- Material for the task -
<<<<

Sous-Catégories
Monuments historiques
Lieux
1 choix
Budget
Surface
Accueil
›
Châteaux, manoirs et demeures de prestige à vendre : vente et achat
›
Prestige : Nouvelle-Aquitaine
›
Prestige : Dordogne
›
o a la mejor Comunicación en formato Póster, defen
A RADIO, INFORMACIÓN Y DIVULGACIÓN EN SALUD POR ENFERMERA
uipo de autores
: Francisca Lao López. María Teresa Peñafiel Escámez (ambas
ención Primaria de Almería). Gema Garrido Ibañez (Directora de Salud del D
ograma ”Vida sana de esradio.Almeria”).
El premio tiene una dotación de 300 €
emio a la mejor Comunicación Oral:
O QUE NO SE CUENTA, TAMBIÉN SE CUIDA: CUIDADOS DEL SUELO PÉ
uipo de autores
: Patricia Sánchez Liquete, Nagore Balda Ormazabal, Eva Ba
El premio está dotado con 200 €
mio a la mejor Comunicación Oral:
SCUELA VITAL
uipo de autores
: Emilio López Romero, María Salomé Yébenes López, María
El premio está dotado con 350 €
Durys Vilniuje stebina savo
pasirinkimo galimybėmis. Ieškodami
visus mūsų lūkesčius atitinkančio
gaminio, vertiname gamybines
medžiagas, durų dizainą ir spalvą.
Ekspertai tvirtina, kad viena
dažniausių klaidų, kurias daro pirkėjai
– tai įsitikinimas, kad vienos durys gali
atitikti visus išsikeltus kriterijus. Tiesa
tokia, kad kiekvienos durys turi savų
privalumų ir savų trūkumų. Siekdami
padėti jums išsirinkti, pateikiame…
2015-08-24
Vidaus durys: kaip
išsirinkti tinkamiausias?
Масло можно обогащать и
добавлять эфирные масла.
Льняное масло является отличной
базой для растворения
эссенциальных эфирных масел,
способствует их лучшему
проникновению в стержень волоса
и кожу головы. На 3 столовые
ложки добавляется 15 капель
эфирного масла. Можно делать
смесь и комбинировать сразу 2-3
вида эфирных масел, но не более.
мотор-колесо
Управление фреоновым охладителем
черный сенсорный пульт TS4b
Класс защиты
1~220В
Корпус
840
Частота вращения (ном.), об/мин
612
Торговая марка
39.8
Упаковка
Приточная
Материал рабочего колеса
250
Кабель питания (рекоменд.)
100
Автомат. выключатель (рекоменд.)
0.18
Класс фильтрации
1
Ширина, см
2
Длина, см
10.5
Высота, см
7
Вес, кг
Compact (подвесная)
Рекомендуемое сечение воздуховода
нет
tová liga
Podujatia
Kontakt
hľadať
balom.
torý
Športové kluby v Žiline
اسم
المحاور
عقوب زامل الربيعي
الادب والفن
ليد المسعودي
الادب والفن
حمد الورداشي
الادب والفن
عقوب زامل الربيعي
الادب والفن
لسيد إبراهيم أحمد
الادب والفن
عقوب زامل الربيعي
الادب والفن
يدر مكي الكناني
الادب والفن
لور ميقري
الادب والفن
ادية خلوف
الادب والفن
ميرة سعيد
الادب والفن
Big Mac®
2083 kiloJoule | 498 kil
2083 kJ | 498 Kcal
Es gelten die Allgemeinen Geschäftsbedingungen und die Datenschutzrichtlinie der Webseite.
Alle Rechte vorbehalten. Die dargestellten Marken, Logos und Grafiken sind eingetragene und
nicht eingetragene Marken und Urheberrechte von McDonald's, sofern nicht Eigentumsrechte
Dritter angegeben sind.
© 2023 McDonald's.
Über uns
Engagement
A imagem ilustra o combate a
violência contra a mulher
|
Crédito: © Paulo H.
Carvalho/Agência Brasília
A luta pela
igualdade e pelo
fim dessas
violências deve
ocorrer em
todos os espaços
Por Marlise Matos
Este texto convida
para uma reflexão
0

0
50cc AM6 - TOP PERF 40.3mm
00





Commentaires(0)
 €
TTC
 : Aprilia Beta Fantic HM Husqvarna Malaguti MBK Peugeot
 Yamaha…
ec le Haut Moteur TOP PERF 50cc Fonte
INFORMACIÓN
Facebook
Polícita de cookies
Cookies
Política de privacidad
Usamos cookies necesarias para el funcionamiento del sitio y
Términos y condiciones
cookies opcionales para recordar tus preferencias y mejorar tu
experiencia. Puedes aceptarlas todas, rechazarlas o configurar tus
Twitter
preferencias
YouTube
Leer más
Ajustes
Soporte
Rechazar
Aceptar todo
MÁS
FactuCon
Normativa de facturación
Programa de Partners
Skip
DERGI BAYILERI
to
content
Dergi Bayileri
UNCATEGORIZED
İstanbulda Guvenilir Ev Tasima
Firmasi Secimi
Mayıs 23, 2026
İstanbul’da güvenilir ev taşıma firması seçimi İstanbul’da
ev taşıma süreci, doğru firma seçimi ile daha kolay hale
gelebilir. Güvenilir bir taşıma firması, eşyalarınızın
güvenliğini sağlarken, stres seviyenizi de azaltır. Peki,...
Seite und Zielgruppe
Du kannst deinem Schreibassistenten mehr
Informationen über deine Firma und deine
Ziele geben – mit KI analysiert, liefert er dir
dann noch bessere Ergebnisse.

>>>>

- Task directions -
Across the whole listing above, find every line with the string "López" and copy it.

- Written answer -
: Francisca Lao López. María Teresa Peñafiel Escámez (ambas
: Emilio López Romero, María Salomé Yébenes López, María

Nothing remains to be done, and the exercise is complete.